Ambition has seen other beloved House Democrats depart before: Reps. Joe Kennedy III (D-Mass.) and Beto O’Rourke (D-Tex.) famously left the House for higher office — only to lose and find themselves without a job and congressional Democrats with a depleted roster of up-and-comers. “One of the things we often talk about is how leadership opportunities are often limited in Congress,” says Rep. Pramila Jayapal (D-Wash.). “People have to make decisions about where they’re gonna go or how they keep learning. Both on the personal side and more broadly, David joins a number of legislators who leave the house because they don’t really feel like there’s a broad enough opportunity for leadership.”

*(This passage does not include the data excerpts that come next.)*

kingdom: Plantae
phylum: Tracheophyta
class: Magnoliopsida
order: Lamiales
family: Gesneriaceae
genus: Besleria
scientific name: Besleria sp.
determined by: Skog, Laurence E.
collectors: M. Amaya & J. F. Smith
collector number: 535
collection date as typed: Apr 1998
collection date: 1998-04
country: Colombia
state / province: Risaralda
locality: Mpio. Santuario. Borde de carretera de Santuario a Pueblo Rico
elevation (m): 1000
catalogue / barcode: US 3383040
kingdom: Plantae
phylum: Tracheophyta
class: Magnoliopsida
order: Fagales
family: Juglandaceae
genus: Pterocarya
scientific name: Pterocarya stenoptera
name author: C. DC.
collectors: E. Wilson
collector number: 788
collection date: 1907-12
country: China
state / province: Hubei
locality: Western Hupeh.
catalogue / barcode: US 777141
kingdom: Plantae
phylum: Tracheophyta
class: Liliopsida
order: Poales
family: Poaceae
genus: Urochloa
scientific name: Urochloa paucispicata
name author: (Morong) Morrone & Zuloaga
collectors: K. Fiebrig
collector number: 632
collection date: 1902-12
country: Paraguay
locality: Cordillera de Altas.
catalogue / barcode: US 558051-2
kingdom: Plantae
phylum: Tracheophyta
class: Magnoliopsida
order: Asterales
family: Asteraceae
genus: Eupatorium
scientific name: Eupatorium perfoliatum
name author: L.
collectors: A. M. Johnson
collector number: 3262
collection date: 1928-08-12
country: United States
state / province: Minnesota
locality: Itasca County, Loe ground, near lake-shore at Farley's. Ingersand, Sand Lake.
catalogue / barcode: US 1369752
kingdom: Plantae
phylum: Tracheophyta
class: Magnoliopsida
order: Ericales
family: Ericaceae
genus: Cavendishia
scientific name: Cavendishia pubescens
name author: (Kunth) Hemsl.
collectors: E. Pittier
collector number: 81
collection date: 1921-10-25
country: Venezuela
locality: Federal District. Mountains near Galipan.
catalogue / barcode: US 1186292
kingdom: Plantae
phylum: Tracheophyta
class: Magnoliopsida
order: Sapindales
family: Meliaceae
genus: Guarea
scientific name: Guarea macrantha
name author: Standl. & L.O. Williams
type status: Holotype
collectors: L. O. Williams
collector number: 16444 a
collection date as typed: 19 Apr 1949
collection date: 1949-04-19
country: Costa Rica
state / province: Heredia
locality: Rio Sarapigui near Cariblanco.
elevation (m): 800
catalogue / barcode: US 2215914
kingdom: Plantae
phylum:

Some of that has eased under the leadership of Hakeem Jeffries, another ambitious Democrat who waited in the wings for his change to finally take the helm of the caucus. He and Democratic Whip Katherine Clark (D-Mass.), both in their 50s, are “very sensitive” to the desire among their peers to lead, Cicilline says. “It’s not just for the individuals so that we can keep good people in the caucus, but it’s because we benefit from America seeing the incredible talent.”
For now, Cicilline’s talent will be devoted to the nonprofit space, but many doubt this is the end of his career in politics. “I hope that eventually, maybe he runs for the Senate or finds some other role that he wants to play,” Jayapal says. “He’s just really a great champion for the people.”